Llegué el Jueves Santo a un cuarto piso sin ascensor. Aquel día no solo tuve que conectar la luz y el agua, sino también llené la nevera con más dudas que certezas porque soy un cocinero pésimo. La casa olía como la tumba de Tutankamón. Aquella noche no pegué ojo, pues las delgadas paredes filtraban los sonoros bostezos del vecino.
Durante
el fin de semana, reuní valor y productos de limpieza para cumplir el juramento
que le había hecho a la dueña: adecentar el piso a cambio de mi estancia. Barrí
y fregué a discreción. Dejé el cuarto de baño que parecía el reino celestial.

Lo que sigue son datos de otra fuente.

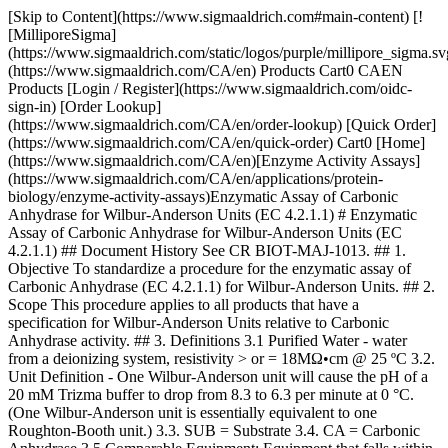
[Skip to Content](https://www.sigmaaldrich.com#main-content) [![MilliporeSigma](https://www.sigmaaldrich.com/static/logos/purple/millipore_sigma.svg)](https://www.sigmaaldrich.com/CA/en) Products Cart0 CAEN Products [Login / Register](https://www.sigmaaldrich.com/oidc-sign-in) [Order Lookup](https://www.sigmaaldrich.com/CA/en/order-lookup) [Quick Order](https://www.sigmaaldrich.com/CA/en/quick-order) Cart0 [Home](https://www.sigmaaldrich.com/CA/en)[Enzyme Activity Assays](https://www.sigmaaldrich.com/CA/en/applications/protein-biology/enzyme-activity-assays)Enzymatic Assay of Carbonic Anhydrase for Wilbur-Anderson Units (EC 4.2.1.1) # Enzymatic Assay of Carbonic Anhydrase for Wilbur-Anderson Units (EC 4.2.1.1) ## Document History See CR BIOT-MAJ-1013. ## 1. Objective To standardize a procedure for the enzymatic assay of Carbonic Anhydrase (EC 4.2.1.1) for Wilbur-Anderson Units. ## 2. Scope This procedure applies to all products that have a specification for Wilbur-Anderson Units relative to Carbonic Anhydrase activity. ## 3. Definitions 3.1 Purified Water - water from a deionizing system, resistivity > or = 18MΩ•cm @ 25 ºC 3.2. Unit Definition - One Wilbur-Anderson unit will cause the pH of a 20 mM Trizma buffer to drop from 8.3 to 6.3 per minute at 0 °C. (One Wilbur-Anderson unit is essentially equivalent to one Roughton-Booth unit.) 3.3. SUB = Substrate 3.4. CA = Carbonic Anhydrase 3.5 Comparable Equipment: Equipment that falls within the scope of this operation procedure’s definition of the replaced equipment, or equipment that has been qualified in accordance with the applicable specifications listed within the FPS of the test sample. Equipment is qualified if it meets at least one of the following conditions: 1. The equipment has been qualified for use with the test sample and its qualification has been documented and stored in the Biotech Analytical Services “Method Qualifications” location. 2. Product history demonstrates that the equipment has been used consistently to accurately demonstrate that the test sample has met specifications. 3. The replacement equipment meets the same specification as the previously used equipment set by the manufacturer. This previous equipment has either been qualified for use with the test sample or the product history demonstrates that the equipment has been used consistently to accurately demonstrate that the test sample has met specifications. ## 4. Discussion Carbonic Anhydrase catalyzes the reversible hydration of CO2. This reaction involves a two-step mechanism. The first step is the nucleophilic attack of a zinc-bound hydroxide ion on CO2. The second step is the regeneration of the active site by ionization of the zinc-bound water molecule and removal of a proton from the active site. CO2 + H2O < Carbonic Anhydrase > HCO3- + H+ Zn+2-OH- + CO2 < > Zn+2 + HCO3- Zn+2 + H2O < > H+ + Zn+2-OH ## 5. Responsibilities It is the responsibility of all Analytical Services personnel to follow this protocol as written. ## 6. Safety Refer to the Safety Data Sheet (SDS) for hazards and appropriate handling precautions. ## 7. Procedure 7.1 CONDITIONS: T = 0 to 3 ºC, pH = 8.3 to 6.3 7.2 METHOD: Potentiometric 7.3. EQUIPMENT 7.3.1 pH Meter, Model M545, Corning Pinnacle or equivalent 7.3.2 Orion 8203BN “PerPHect ”, “ROSS GLASS”, Semi-micro Electrode with BNC connector, Thermo Electron Corporation or comparable electrode 7.3.3 Digital Stir plate or equivalent 7.3.4 Spinbar, Stirring Bar,Teflon, Flea Micro, 10 x 3 mm, Aldrich Z283878-3 or equivalent 7.3.5 Air displacement pipetters and appropriate plastic tips 7.3.6 Digital thermometer, calibrated 7.3.7 Four dram vials with polyethylene snap-caps. 7.3.8 Digital, NIST Traceable timer, increments in hundredth of a second or equivalent 7.4. REAGENTS 7.4.1 Buffer, reference standard, pH 7.00 +/- 0.01 at 25 oC, Product Number B4770, Buffer, reference standard, pH 4.00 +/- 0.01 at 25 °C, Product Number B5020, and Buffer, reference standard, pH 10.00 +/- 0.01 at 25 °C, Product Number B4895. Use “as is” (“Neat”) (__pH REF)__ 7.4.2 20 mM Trizma Base Buffer, pH 8.3 at 25 oC (__BUFFER__ ) 7.4.2.1 Prepare at 2.43 mg / mL in purified water using Trizma Base, Reagent Grade, Product Number T1503. 7.4.2.2 Adjust pH to 8.3 at 25 °C with 2 N Sulfuric Acid. Store in a 1 L polypropylene bottle and cover with ice up to the bottom of the lid. 7.4.3 CO2 Water Solution (__SUB__) Use “Vess Seltzer, No Sodium Water” as is (Neat). Store in ice up to bottom of lid. 7.4.4 Dry ice. 7.4.4.1 This can be obtained from packaging. 7.4.5 Carbonic Anhydrase Enzyme Solution (__CA__) 7.4.5.1 Immediately before pipetting into reaction mixture, prepare a solution in cold purified water containing 2.0 mg solid / mL. Then immediately dilute to 60 to 90 units / mL. 7.4.5.2 This concentration corresponds to a reaction time between 10 to 20 seconds. 7.4.5.3 Prepare a fresh sample/control weigh-up and dilution for each run. 7.4.5.4 Prepare Test in duplicate. Always run a minimum of one control weigh-up. 7.5 Enzymatic Assay Method 7.5.1 Place a minimum of 40 four dram vials in the bottom of a freezer. 7.5.2 Place a large suitable container of ice on top of the digital stirrer along with a small four dram rack. Place approximately 10 mL of each reference buffer Reagent 7.4.1 (__pH REF__) into a pre-chilled four dram vial from 7.5.1. Allow each pH reference buffer and the pH electrode to equilibrate to less than 3 °C. Check temperature of each reference buffer with a digital thermometer. Also, preset the pH meter at a maximum of 3 °C. Calibrate the pH meter with each pH reference buffer. 7.5.3 Performing Blank Reaction 7.5.3.1 Immediately prior to performing the assay on the blank, pipette (in milliliters) the following reagents into a pre-chilled four dram vial with a micro stir bar. | | | |-------------------------------------|-------| | | Blank | | Ice cold Reagent 7.4.2 (__Buffer__) | 3.00 | | Ice cold Purified water | 0.05 | 7.5.3.2 Check temperature of reaction mixture with digital thermometer. If less than 3 oC proceed with step 7.5.3.3, If not, dry ice can be used to expedite cooling, however, be careful not to freeze the solution. Then place the pH electrode in the solution, with stirring, at approximately 300 rpms 7.5.3.3 After the pH has reached the maximum pH (> 8.5), add the following with reverse pipetting: | | | |----------------------------------|-------| | | Blank | | Ice cold Reagent 7.4.3 (__SUB__) | 2.00 | 7.5.3.4 Record the time (T-Blank) required for the pH to change from 8.3 to 6.3. Make sure Reagent 7.4.3 (__SUB__) is closed after each addition to a reaction. 7.5.3.5 The general blank time after first opening Reagent 7.4.3 (__SUB__) is approximately 40 seconds. Record this time as “Blank-1”. If this occurs, transfer reagent 7.4.3 (__SUB__) back fourth between a 1 L beaker and the “Vess Seltzer” bottle a couple of times. Place Reagent 7.4.3 (__SUB__) back in ice. Repeat step 7.5.3.1 through step 7.5.3.4. Record all blank times in seconds. The blank times tend to increase with each opening of the bottle containing Reagent 7.4.(__SUB__). Once a blank time of 65 seconds is reached, proceed with 7.5.4. After all test runs, the final blank average must be in the range of 70 to 100 seconds. 7.5.3.6 Even though, the first blank may be in the range of 70 to 100 seconds, the number of seconds for the pH to decrease from 7.0 to 6.3 must be less than 8 seconds. Since the pKa of Trizma is 8.1, the buffering capacity of the reaction mixture has decreased. After running three blanks, if the average time required to decrease from pH 7.0 to 6.3 is greater than 8 seconds, then replace Reagent 7.4.3 (__SUB__) and prepare a new Reagent 7.4.2 (__Buffer__). 7.5.4 Performing Test-Control Reaction 7.5.4.1 Immediately following performing of the assay on the blank, pipette (in milliliters) the following reagents into a pre-chilled four dram vial with a micro stir bar. | | | |-------------------------------------|--------------| | | Test-Control | | Ice Cold Reagent 7.4.2 (__Buffer__) | 3.00 | 7.5.4.2 Check temperature of reaction mixture with digital thermometer. If less than 3 oC proceed this step 7.5.4.3, If not, dry ice can be used to expedite cooling, being careful not to freeze the solution. Then place the pH electrode in the solution, with stirring, at approximately 300 rpms. 7.5.4.3 After the pH has reached the maximum pH(> 8.5), add the following with reverse pipetting: | | | |----------------------------------|------| | Ice cold Reagent 7.4.3 (__SUB__) | 2.00 | 7.5.4.4 When the pH reaches 8.4 to 8.5, add the following: | | | |------------------------|------| | Reagent 7.4.5 (__CA__) | 0.05 | 7.5.4.5 Record the time in seconds (T-Test) required for the pH to change from 8.3 to 6.3. If the time is not in the 10 to 20 second range, a more concentrated enzyme must be prepared. 7.5.4.6 Evaluate the Reagent 7.4.3 (__SUB__)by repeating Step 7.5.3. If the Blank is in the range of 70 to 100 seconds, proceed with Sample Test Step 7.5.5. If too high, add small chips of dry ice to Reagent 7.4.3 (__SUB__) and invert. Allow to equilibrate on ice for five minutes. Repeat Step 7.5.3 until Blank is in the range of 70 to 100 seconds. Recall, the blank time goes up with every opening of the reagent substrate bottle. 7.5.5 Performing Test-Sample-1 Reaction 7.5.5.1 Immediately prior to performing the assay on the blank, pipette (in milliliters) the follow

Una moscarda se introdujo, sin duda huyendo del fuerte viento, cuando me
disponía a salir.
Una de las películas que me acompañaron, Formentera Lady (con el gran José Sacristán), habla de un solitario empedernido que descubre la importancia de los lazos gracias a su nieto. Yo no sabía bien qué hacía apartado de mi familia. Supongo que el amor también es eso: saber alejarse para volver fortalecido.
El lunes vino mi mujer a rescatarme con el coche. Había llenado la nevera de comida para un regimiento sin darme cuenta.